Friday, July 22, 2011

We will fight, if necessary...

"On the question of racial discrimination, the Addis Ababa conference taught, to those who will learn this further lesson, that until the philosophy which holds one race superior and another inferior is finally and permanently discredited and abandoned; until there are no longer first class and second class citizens of any nature; that until the colour of a man’s skin is of no more significance than the colour of his eyes; that until the basic human rights are equally guaranteed to all without regard to race. That until that day the dream of lasting peace and world citizenship and rule of international morality will remain but a fleeting illusion to be pursued but never attained. And until the ignoble and unhappy regimes that hold our brothers in Angola in Mozambique and South Africa in subhuman bondage have been toppled and destroyed; until bigotry and prejudice and malicious and inhuman self interest have been replaced by understanding and tolerance and good will; until Africans stand up and speak as free human beings equal in the eyes of all men as they are in the eyes of heaven, until that day the African continent will not know peace. We Africans will fight if necessary.  And we know that we shall will as we are confident in the victory of good over evil."


HIM Haile Selassie I


First off, please forgive my last entry.  I too am a little disappointed with some of it.  It is my honest and earnest attempt to write a blog a day and make my voice heard and counted.  But still, I press on.

So with HIM earthday anniversary approaching on the 23rd of July, I thought I would devote some time to looking at one section of that most famous and most eloquent speech given by the Emperor to the United Nations in 1963.  The reggae artist Robert Nesta Marley, popularized this brief section of Haile Selassie's speech in the song War.  Many, if not all, reggae followers and more who are merely passersby, know the lyrics and often times sing them with exuberance.  But almost 50 years onward from that occasion at the General Assembly, the lesson has yet to be fully understood.  It has yet to be fully realized.  Today, you can replace the names Angola, Mozambique and South Africa with your pick from the headlines, and you will see that the world still has a long way to go.

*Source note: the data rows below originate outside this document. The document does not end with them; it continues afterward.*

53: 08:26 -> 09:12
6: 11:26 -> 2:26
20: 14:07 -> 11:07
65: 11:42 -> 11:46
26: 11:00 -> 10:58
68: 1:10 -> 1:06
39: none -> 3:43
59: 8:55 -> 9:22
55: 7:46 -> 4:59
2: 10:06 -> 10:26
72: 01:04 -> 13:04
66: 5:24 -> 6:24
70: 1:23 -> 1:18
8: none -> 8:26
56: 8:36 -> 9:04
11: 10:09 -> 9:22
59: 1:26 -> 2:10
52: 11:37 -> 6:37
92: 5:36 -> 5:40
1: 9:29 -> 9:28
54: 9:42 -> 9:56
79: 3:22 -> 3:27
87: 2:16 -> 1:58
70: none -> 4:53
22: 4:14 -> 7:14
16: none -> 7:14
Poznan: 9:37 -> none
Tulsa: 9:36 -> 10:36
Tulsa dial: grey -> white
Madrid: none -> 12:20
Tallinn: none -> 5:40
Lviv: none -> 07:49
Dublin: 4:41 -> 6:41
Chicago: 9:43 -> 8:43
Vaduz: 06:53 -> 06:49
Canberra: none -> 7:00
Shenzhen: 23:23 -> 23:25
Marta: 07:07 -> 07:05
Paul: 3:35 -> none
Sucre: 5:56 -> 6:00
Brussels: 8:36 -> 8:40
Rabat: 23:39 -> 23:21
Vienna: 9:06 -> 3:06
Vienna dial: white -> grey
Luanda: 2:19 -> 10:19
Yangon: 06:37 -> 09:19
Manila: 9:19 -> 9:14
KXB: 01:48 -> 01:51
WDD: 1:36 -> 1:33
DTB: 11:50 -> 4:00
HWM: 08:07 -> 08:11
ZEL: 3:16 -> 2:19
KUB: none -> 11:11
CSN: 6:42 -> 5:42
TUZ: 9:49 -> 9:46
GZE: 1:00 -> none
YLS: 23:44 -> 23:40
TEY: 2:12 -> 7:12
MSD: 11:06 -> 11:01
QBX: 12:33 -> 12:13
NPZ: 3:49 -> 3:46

I just finished listening to a dissertation presented by a young man from Florida about the "Ideology of Divine Retribution" as it regarded the abolishment of slavery in the US.  In it, he lays out that abolitionists here in America, prior to the conclusion of the Civil War, argued, using the Bible, for an end to slavery.  While it seems enough of a truth that their argument may have been to free themselves of God's wrath, nonetheless, using history of the Bible as reference, they approached the respective arguments with the tenacity of all zealots.

In a similar fashion, with history as an example and moral compass, we must continue to agitate; agitate that not only will the African continent not know peace, but the world at large, until those philosophies, however much diluted and or broadened in scope, are done away with.  It is a must that we, as a world of people, learn the lessons of the past, and become bigger and better than ourselves.  Even bigger and better than our dreams.  It is in us as a human family, if we will only take the time to look deep within.